• **Problem statement**
Can you print every line of the records below without changing anything?

• **Records provided**
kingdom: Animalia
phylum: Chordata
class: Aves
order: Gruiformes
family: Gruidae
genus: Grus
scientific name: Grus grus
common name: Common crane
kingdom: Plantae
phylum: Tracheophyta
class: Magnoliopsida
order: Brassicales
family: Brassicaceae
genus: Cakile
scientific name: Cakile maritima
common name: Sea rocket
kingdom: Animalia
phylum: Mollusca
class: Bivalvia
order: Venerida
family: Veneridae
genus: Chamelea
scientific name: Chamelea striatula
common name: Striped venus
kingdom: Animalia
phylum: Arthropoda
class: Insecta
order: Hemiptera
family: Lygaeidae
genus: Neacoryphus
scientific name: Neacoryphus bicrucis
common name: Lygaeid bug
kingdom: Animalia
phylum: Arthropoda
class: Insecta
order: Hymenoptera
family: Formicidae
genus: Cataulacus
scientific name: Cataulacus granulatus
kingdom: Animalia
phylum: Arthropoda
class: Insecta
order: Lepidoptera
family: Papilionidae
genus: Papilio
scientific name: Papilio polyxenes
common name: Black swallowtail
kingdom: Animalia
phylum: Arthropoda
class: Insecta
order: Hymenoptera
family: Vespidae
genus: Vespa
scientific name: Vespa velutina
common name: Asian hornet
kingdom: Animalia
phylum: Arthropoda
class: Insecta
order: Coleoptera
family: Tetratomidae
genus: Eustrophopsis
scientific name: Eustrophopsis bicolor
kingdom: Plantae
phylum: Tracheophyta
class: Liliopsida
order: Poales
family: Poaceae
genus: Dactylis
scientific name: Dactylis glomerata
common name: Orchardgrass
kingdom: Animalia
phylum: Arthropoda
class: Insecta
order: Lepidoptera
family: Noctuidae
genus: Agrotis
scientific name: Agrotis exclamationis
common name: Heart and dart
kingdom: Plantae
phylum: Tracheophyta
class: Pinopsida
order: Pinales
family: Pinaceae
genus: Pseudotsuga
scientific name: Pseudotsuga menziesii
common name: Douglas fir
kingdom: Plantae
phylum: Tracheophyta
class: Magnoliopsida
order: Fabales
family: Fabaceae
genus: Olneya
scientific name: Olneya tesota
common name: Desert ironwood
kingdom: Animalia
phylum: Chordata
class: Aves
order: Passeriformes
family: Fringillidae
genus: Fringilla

• **Solution for this exercise**
kingdom: Animalia
phylum: Chordata
class: Aves
order: Gruiformes
family: Gruidae
genus: Grus
scientific name: Grus grus
common name: Common crane
kingdom: Plantae
phylum: Tracheophyta
class: Magnoliopsida
order: Brassicales
family: Brassicaceae
genus: Cakile
scientific name: Cakile maritima
common name: Sea rocket
kingdom: Animalia
phylum: Mollusca
class: Bivalvia
order: Venerida
family: Veneridae
genus: Chamelea
scientific name: Chamelea striatula
common name: Striped venus
kingdom: Animalia
phylum: Arthropoda
class: Insecta
order: Hemiptera
family: Lygaeidae
genus: Neacoryphus
scientific name: Neacoryphus bicrucis
common name: Lygaeid bug
kingdom: Animalia
phylum: Arthropoda
class: Insecta
order: Hymenoptera
family: Formicidae
genus: Cataulacus
scientific name: Cataulacus granulatus
kingdom: Animalia
phylum: Arthropoda
class: Insecta
order: Lepidoptera
family: Papilionidae
genus: Papilio
scientific name: Papilio polyxenes
common name: Black swallowtail
kingdom: Animalia
phylum: Arthropoda
class: Insecta
order: Hymenoptera
family: Vespidae
genus: Vespa
scientific name: Vespa velutina
common name: Asian hornet
kingdom: Animalia
phylum: Arthropoda
class: Insecta
order: Coleoptera
family: Tetratomidae
genus: Eustrophopsis
scientific name: Eustrophopsis bicolor
kingdom: Plantae
phylum: Tracheophyta
class: Liliopsida
order: Poales
family: Poaceae
genus: Dactylis
scientific name: Dactylis glomerata
common name: Orchardgrass
kingdom: Animalia
phylum: Arthropoda
class: Insecta
order: Lepidoptera
family: Noctuidae
genus: Agrotis
scientific name: Agrotis exclamationis
common name: Heart and dart
kingdom: Plantae
phylum: Tracheophyta
class: Pinopsida
order: Pinales
family: Pinaceae
genus: Pseudotsuga
scientific name: Pseudotsuga menziesii
common name: Douglas fir
kingdom: Plantae
phylum: Tracheophyta
class: Magnoliopsida
order: Fabales
family: Fabaceae
genus: Olneya
scientific name: Olneya tesota
common name: Desert ironwood
kingdom: Animalia
phylum: Chordata
class: Aves
order: Passeriformes
family: Fringillidae
genus: Fringilla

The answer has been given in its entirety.